Amanecían los Almuerzos de Mirtha Legrand, primero como Almorzando con las Estrellas (3 de junio de 1968), en Canal 9. Y los teleteatros eran furor, con guiones de notables: Nené Cascallar, Abel Santa Cruz y Alberto Migré, hacedores de grandes éxitos. También asomaba Matrimonios y Algo más (1967), de Hugo Moser, el creador de La Familia Falcon, divertidos cuadros costumbristas que rozaban con picardía la erótica cotidiana. Los más jóvenes, de entre 10 y 20 años, arrastraron de a poco a los mayores a sintonizar los sábados a la noche El Club del Clan, cancionero de hits simplones pero pegadizos. Se los llamó “la nueva ola” y el ciclo fue emitido por primera vez el 10 de noviembre de 1962. Fue un fenómeno que disparó el rating por las nubes. Sus protagonistas, Palito Ortega, Chico Novarro, Raúl Lavié, Violeta Rivas, Johnny Tedesco y otros, supieron hechizar a una generación que los haría ídolos de multitudes y trampolín de sus carreras individuales.

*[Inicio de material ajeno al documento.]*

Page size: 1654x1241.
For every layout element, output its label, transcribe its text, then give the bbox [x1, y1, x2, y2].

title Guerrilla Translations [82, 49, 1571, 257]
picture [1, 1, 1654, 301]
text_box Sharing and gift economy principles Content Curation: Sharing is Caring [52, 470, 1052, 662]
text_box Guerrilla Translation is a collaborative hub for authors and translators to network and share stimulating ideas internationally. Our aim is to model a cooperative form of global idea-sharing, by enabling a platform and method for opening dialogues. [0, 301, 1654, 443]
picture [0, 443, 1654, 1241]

Astor Piazzolla y María Elena Walsh cambiarían con su arte transgresor los paradigmas de la música, el canto y la poesía. Sin desterrarlo, Astor inventaría “otro tango”, distante del estereotipo del farol y el compadrito con añoranzas del arrabal. Haría sonar a puro bandoneón otro tango, más dinámico y futurista. En el arranque de los 60, la Walsh fue pionera en tomarse a los chicos en serio y editaba las primeras fantasías para la gente menuda, con Tutú Marambá. A esos asombros infantiles les iría sumando reflexiones para los adultos. Una juglar mayúscula reeducaba así a dos y más generaciones, sin dejar de invitar al piberío a ejercer el pensamiento, la creatividad, al juego de ayer y de siempre. En 1963, en el musical Doña Disparate y Bambuco crearía una estrella con destino de mito: Manuelita, la tortuga del amor desdichado.

Quino y Mafalda, su genial creació que apareció por primera vez en el semanario Primera Plana el 29 de septiembre de 1964. Foto: AFP

Aquellos años tuvieron, además, una singular heroína de tinta y papel. Una nena irreverente, con reflexiones propias de una adulta en rebeldía con el mundo que le tocó vivir, aparecería con su energía objetora en la vida de los argentinos de la mano de Quino, su padre creador, un talento vernáculo que traspasó fronteras y llevó a Mafalda, su criatura más estelar, de paseo por el mundo. El personaje, con berrinches por su asco a la sopa, y sus obsesiones ante el “peligro amarillo” (por la emergente China de Mao), aparecería por primera vez en el semanario Primera Plana el 29 de septiembre de 1964.

Los explosivos, creativos, insurgentes, luminosos 60, fueron también en Argentina una década como la que cuesta encontrar otra. Se la podría asociar a un poema de la neoyorquina Louise Glück, Nobel de Literatura 2020, cuando nos dice aquello de “miramos el mundo una vez, en la infancia. El resto son recuerdos.” Si lo sabrán quienes atravesaron la niñez y la adolescencia en aquellos lejanos días de glorias y desencantos irrepetibles.